Genomic ETFs That Are Gaining
According to analysts, growing demand for personalized medicine, solid investments and higher R&D activities will soon make genomics the next big thing in the investing space. In fact, going by a MarketsandMarkets report, the $18.9-billion global genomics market is expected to reach $35.7 billion by 2024, at a CAGR of 13.5%.
Here we highlight a host of ETFs that investors can keep a tab on:
ARK Genomic Revolution Multi-Sector ETF ARKG — up 4.3% on Oct 7
This is an actively-managed ETF focusing on companies likely to benefit from the extension and enhancement of the quality of human and other life by incorporating technological and scientific developments plus improvements and advancements in genomics into their business. The fund typically holds 30-50 stocks in its basket, with CRISPR Therapeutics occupying the second position with 8.6% weight. The fund charges 0.75% in expense ratio. It has accumulated $2.29 billion in its asset base (read: Healthcare ETFs Pop on Bristol Myers-MyoKardia Deal).
Invesco Dynamic Biotechnology & Genome ETF PBE — up 3.1%
This fund follows the Dynamic Biotech & Genome Intellidex Index. The index comprises companies that are majorly engaged in the research, development, manufacturing and marketing plus distribution of various biotechnological products, services and processes and companies that gain significantly from scientific and technological advances in biotechnology and genetic engineering and research. The fund holds 31 stocks in its basket, with Vertex holding the fifth position with 4.7% exposure. It has managed $218.7 million in its asset base. Expense ratio is at 0.57% (read: Biotech ETFs to Gain on Trump's COVID-19 Treatment Protocol).
iShares Genomics Immunology and Healthcare ETF IDNA — up 2.7%
This is another new entrant, which was launched in June 2019. Tracking the NYSE FactSet Global Genomics and Immuno Biopharma Index, the fund provides exposure to developed and emerging market companies that could gain from long-term growth and innovation in genomics, immunology and bioengineering. Holding a basket of 46 securities with 3.9% exposure to CRISPR Therapeutics. The fund has an AUM of $146.6 million. It charges a fee of 47 basis points (read: Healthcare ETFs, Stocks That Gained Double Digits Last Week).

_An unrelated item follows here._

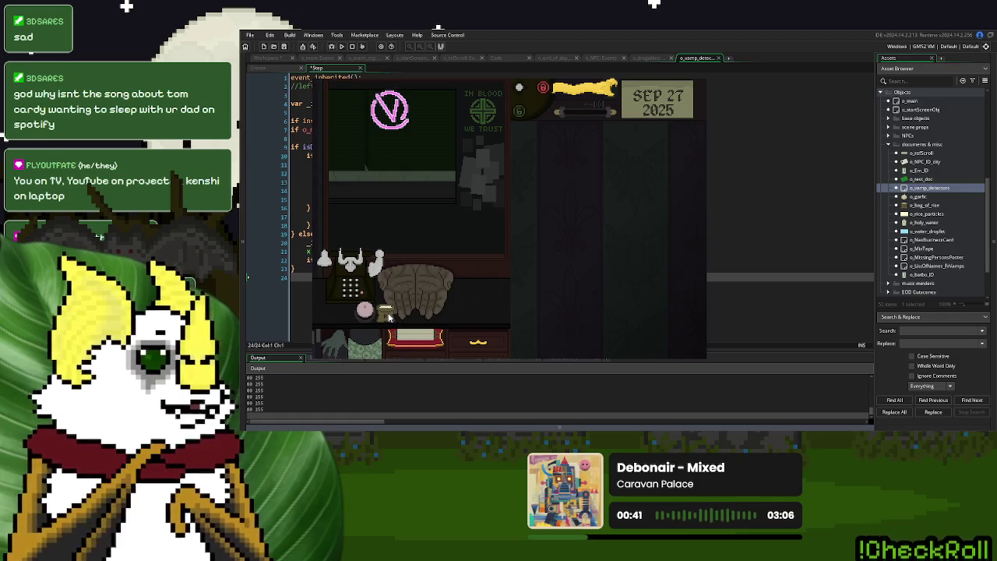
{"action": "key", "text": "Escape"}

Global X Genomics & Biotechnology ETF GNOM — up 3.2%
This is a new entrant in the space, having accumulated $61.4 million since its inception on Apr 5, 2019. It seeks to invest in companies that stand to benefit from advancements in the field of genomic science, such as companies involved in gene editing, genomic sequencing, genetic medicine/therapy, computational genomics and biotechnology. The product follows the Solactive Genomics Index, charging 50 bps in annual fees. It holds 40 stocks in its basket, with 5.6% exposure to CRISPR Therapeutics (read: Buy the Dip With These ETFs Under $20).